Well here I am at Camp Widow in beautiful Tampa. Today I attended round table discussions on ‘being widowed by suicide’, ‘being widowed without the chance to have children’ and ‘signs and synchronicity’. I met some wonderful, inspiring people and told my story a couple of times. And I didn’t cry once.
This last point is making me feel VERY uncomfortable. How come I’m not a teary hot mess right now? While I participated in these sessions and engaged with others, I was able to talk about my grief almost calmly, as if I had made my peace with it. As if this is all something that happened to me a lifetime ago. Or as if I was telling someone else’s story.

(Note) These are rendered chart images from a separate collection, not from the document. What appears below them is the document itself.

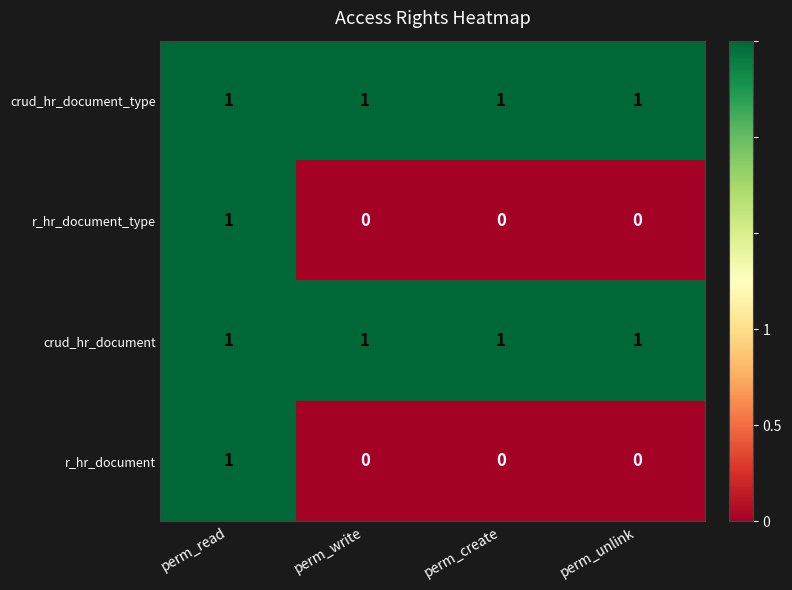

How many distinct data groups are displayed?

4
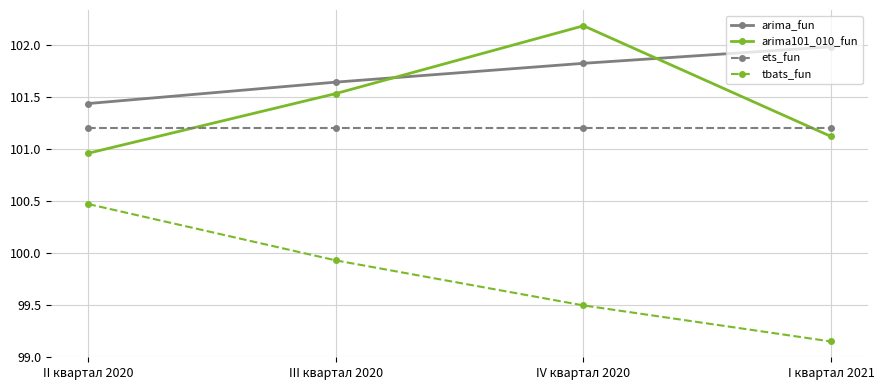

What is the label of the 1st point from the right?

I квартал 2021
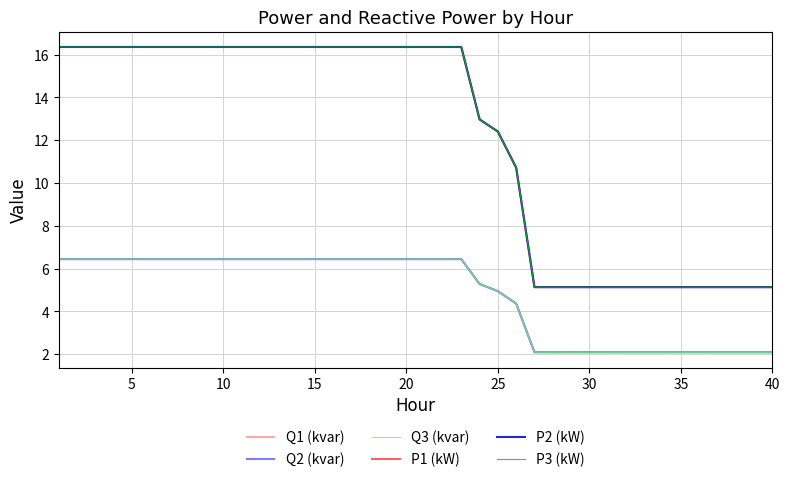

True or false: Q2 (kvar) and P1 (kW) intersect in this chart.

False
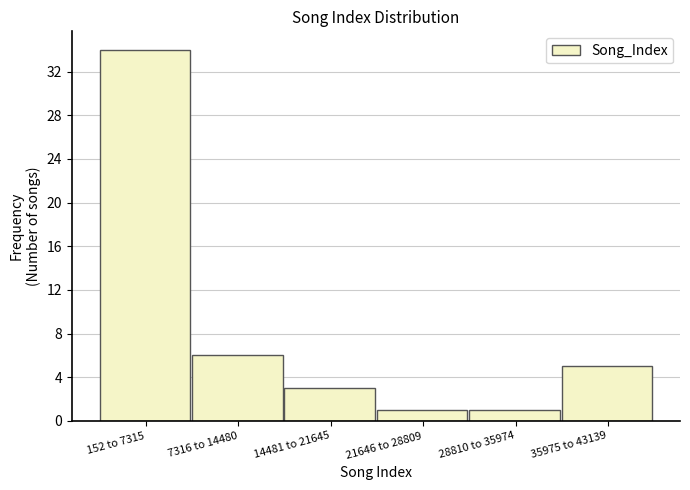

Reading right to left, what are all the values shown in this chart?

35975 to 43139=5	28810 to 35974=1	21646 to 28809=1	14481 to 21645=3	7316 to 14480=6	152 to 7315=34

Right now I’m trying not to judge the way I’m feeling or force myself to ‘be’ a certain way, but I can’t help but wonder … where is the pain? Am I heading towards a bad grief crash? Surely it’s coming. I mean, it always comes, doesn’t it.
I arrived in Tampa on Thursday night, fresh from a wonderful week in New York and firmly in holiday mode. I’d wandered around the city that I had planned to explore with my husband, seeing the sights that he’d spoken about from his previous trips and wishing he were by my side. But I had fun. The ache for him felt almost… compartmentalised. As if my brain had packaged up my grief in to a neat little box and stored it on a shelf in the back of my mind so that it didn’t mess up my holiday.
It’s still there, I can touch it but it’s almost like I’m opting to let it sit there for now, rather than bringing it down and unpacking it again. I know I have to at some point. One thing is for certain, that grief can’t be left in that box on the shelf. It needs to be aired and sorted through regularly so that it doesn’t fester and get stale.
The box may come tumbling down this evening at the welcome reception (I’m writing this quickly in my room before I head out again). It may burst open during a workshop or presentation tomorrow or the flood gates might come undone on the flight home to Australia, when my brain starts to slow and think about returning to the life I have there without him. Who knows.
For now, I am trying to enjoy the moment of peace and the company of the wonderful people here at Camp Widow.
If you’re here and we haven’t met yet, please find me and say hello. I’m the tall one with the accent.